Success to me is a lot of things so defining it would be something I’d struggle to do but I will say this, I’d consider myself successful after buying my mom and pops both cribs followed by cars. I think success is working so hard until you reap the benefits, I mean if your plan was to fly to the moon and you use every resource at your disposal to make it possible and you actually fly & land on the moon, I consider you successful at flying to the moon. So, my plain definition of success is reaping the benefits of your hard work, simple. I’ve always wanted to make a living through my music because I love this sh*t with every fiber and bone so once I’m able to do exactly that when I’m not yet successful. I could win a million awards but if I can’t feed myself or whoever I’m responsible to take care off then I ain’t successful for sh*t
And what are your plans for 2019?
Next Level, I’m planning on hosting the biggest show of my career thus far, I’m also planning on dropping the Sugar Season 3, I’m currently working on an EP with of the boys from the Punchline stable which I’m very excited about. I started the year running. I’ll be dropping a fair amount of content; this is the breakout year for me so there’s really nothing I’m doing that isn’t going to be a big deal. I’m not stopping at anything I actually plan on doing everything they tell me I can’t do. I’m going to be the biggest, no CAP.

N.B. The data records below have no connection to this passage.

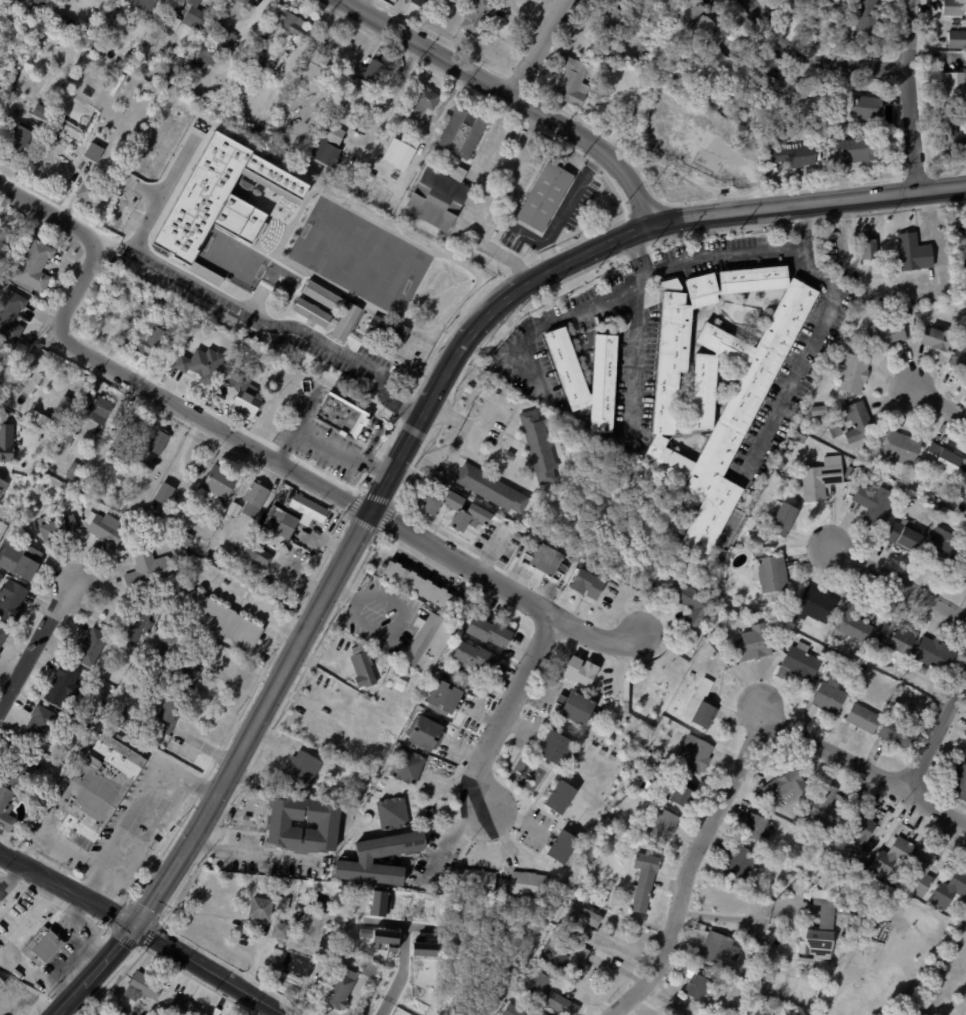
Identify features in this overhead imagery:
building: (63, 0)
building: (242, 1)
building: (38, 2)
building: (20, 3)
building: (418, 3)
building: (143, 4)
road: (174, 4)
road: (365, 6)
building: (953, 8)
building: (275, 9)
building: (194, 14)
building: (478, 18)
building: (866, 18)
building: (695, 19)
building: (610, 20)
building: (289, 22)
building: (173, 23)
building: (957, 39)
building: (261, 40)
building: (290, 41)
building: (215, 49)
road: (543, 51)
building: (126, 58)
building: (249, 58)
road: (816, 59)
building: (303, 63)
building: (316, 69)
building: (249, 70)
building: (724, 71)
building: (365, 77)
building: (297, 81)
building: (116, 84)
building: (571, 84)
building: (26, 86)
building: (954, 87)
road: (394, 92)
building: (783, 92)
road: (909, 95)
road: (509, 97)
building: (424, 102)
building: (339, 106)
building: (400, 106)
building: (859, 108)
building: (37, 111)
building: (834, 117)
building: (627, 124)
building: (822, 125)
building: (460, 133)
building: (952, 138)
building: (16, 139)
building: (327, 145)
building: (94, 152)
building: (854, 152)
building: (398, 153)
building: (792, 157)
building: (368, 175)
building: (89, 192)
building: (543, 196)
building: (721, 196)
building: (437, 197)
building: (226, 204)
road: (564, 209)
building: (783, 228)
road: (807, 230)
building: (963, 242)
building: (3, 244)
building: (868, 250)
road: (940, 251)
building: (913, 253)
road: (143, 260)
building: (33, 266)
building: (329, 279)
building: (669, 284)
road: (833, 294)
building: (320, 295)
building: (897, 298)
building: (904, 299)
building: (157, 301)
building: (106, 308)
building: (907, 311)
building: (310, 312)
building: (9, 314)
road: (570, 314)
building: (135, 321)
building: (210, 329)
building: (387, 331)
building: (886, 335)
road: (317, 336)
building: (935, 339)
building: (848, 341)
building: (149, 344)
building: (254, 352)
road: (636, 361)
building: (959, 362)
building: (203, 370)
building: (567, 373)
building: (852, 374)
building: (22, 378)
building: (244, 395)
building: (743, 400)
road: (939, 403)
road: (309, 404)
building: (818, 411)
road: (368, 412)
building: (96, 413)
building: (57, 414)
building: (341, 416)
building: (856, 421)
building: (128, 424)
building: (69, 434)
building: (108, 434)
road: (325, 438)
building: (800, 438)
building: (119, 440)
building: (85, 441)
building: (156, 442)
building: (5, 443)
building: (538, 447)
road: (254, 448)
building: (900, 448)
road: (402, 449)
building: (870, 454)
building: (508, 455)
building: (942, 459)
building: (780, 465)
building: (143, 469)
building: (70, 470)
building: (849, 474)
building: (821, 479)
building: (962, 481)
building: (27, 482)
building: (787, 482)
building: (364, 483)
building: (216, 484)
building: (2, 486)
building: (490, 490)
building: (161, 494)
building: (253, 499)
building: (874, 504)
building: (963, 504)
building: (308, 509)
building: (232, 510)
building: (454, 512)
building: (945, 518)
building: (783, 521)
building: (280, 523)
building: (56, 529)
building: (259, 530)
building: (103, 531)
building: (518, 536)
building: (903, 536)
building: (181, 537)
building: (373, 542)
building: (250, 550)
building: (942, 551)
building: (756, 552)
building: (184, 558)
building: (262, 558)
building: (19, 560)
building: (214, 561)
building: (545, 562)
building: (962, 571)
building: (146, 572)
building: (0, 576)
building: (770, 577)
road: (897, 581)
building: (585, 585)
building: (424, 588)
building: (10, 602)
building: (174, 602)
road: (259, 604)
building: (815, 605)
building: (693, 607)
building: (135, 622)
building: (223, 623)
building: (852, 625)
building: (487, 630)
building: (2, 634)
building: (429, 639)
building: (894, 640)
building: (163, 644)
building: (181, 644)
road: (37, 647)
building: (752, 647)
building: (88, 648)
building: (825, 651)
building: (473, 656)
building: (933, 656)
building: (798, 664)
building: (361, 667)
building: (860, 669)
building: (579, 670)
building: (405, 671)
building: (692, 675)
building: (116, 676)
building: (187, 676)
building: (61, 686)
building: (828, 697)
building: (443, 698)
building: (699, 705)
building: (575, 707)
road: (506, 711)
building: (167, 716)
building: (862, 719)
building: (126, 722)
building: (37, 725)
road: (935, 730)
building: (423, 733)
building: (895, 734)
road: (269, 738)
building: (78, 744)
building: (554, 747)
building: (694, 753)
building: (334, 758)
building: (965, 758)
building: (965, 759)
building: (652, 762)
building: (406, 766)
building: (55, 768)
road: (866, 768)
building: (20, 769)
building: (299, 770)
building: (957, 782)
building: (786, 785)
building: (96, 789)
building: (681, 791)
building: (559, 797)
building: (825, 807)
building: (5, 810)
building: (391, 812)
building: (611, 821)
building: (326, 824)
building: (663, 826)
building: (757, 828)
road: (146, 834)
road: (119, 836)
road: (465, 836)
building: (860, 838)
building: (561, 846)
road: (251, 853)
building: (891, 856)
building: (364, 859)
building: (739, 861)
building: (48, 862)
road: (690, 869)
building: (63, 871)
building: (920, 872)
road: (10, 873)
building: (643, 880)
building: (476, 881)
road: (93, 882)
building: (527, 884)
building: (138, 885)
building: (950, 891)
building: (379, 903)
building: (843, 904)
building: (264, 906)
road: (736, 910)
building: (579, 918)
building: (851, 920)
road: (398, 925)
traffic signals: (136, 927)
building: (278, 930)
building: (818, 930)
road: (143, 931)
road: (151, 935)
building: (380, 937)
building: (280, 944)
building: (44, 946)
building: (421, 948)
building: (718, 948)
building: (275, 951)
building: (565, 955)
building: (361, 960)
road: (232, 969)
building: (368, 969)
building: (737, 971)
road: (401, 972)
building: (3, 980)
road: (108, 980)
road: (198, 982)
building: (696, 986)
building: (141, 987)
building: (339, 989)
building: (550, 995)
building: (180, 1007)
building: (729, 1007)
building: (679, 1008)
building: (512, 1010)
building: (215, 1011)
building: (123, 1012)
building: (538, 1013)
building: (130, 1014)
building: (209, 1014)
building: (210, 1014)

Lastly, you made it onto our 2nd annual Freshman cover. The campaign wasn’t an easy one but you here. How did being a part of the whole experience make you feel?

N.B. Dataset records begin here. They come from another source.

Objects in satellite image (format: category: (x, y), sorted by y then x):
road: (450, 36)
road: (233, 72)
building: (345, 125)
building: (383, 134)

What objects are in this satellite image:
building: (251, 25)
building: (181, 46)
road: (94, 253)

First of all thank you to Hype Magazine team for considering me as a freshman, honestly when the top 30 names were released I was skeptical on whether id make it to top 7, but me being me I put in 100 % into the campaign, I probably campaigned harder than any other candidate because I ain’t got sh*t bro, only a few friends who support the hustle and these dope ass songs. I campaigned with a R0,00 budget [Laughs] when I say R0,00 I mean R0,00 most times I wouldn’t even have data to vote or ask people to vote [Laughs]. I was going through a lot in my career, so the freshmen cover campaign was the biggest news I had received after a year of hustle and no big news. The experience was awesome man; this cover marks a huge mark in my career. I’ll be looking back at this cover in future when I’m poppn and this will be part of a story I tell. I love making music because this sh*t makes me feel immortal, I won’t die because my music, interviews, videos and my word stay here on earth forever even when I leave. Besides that, I love breaking boundaries, so this was more or less another opportunity for me to prove my excellence, my grind, and my undying talent.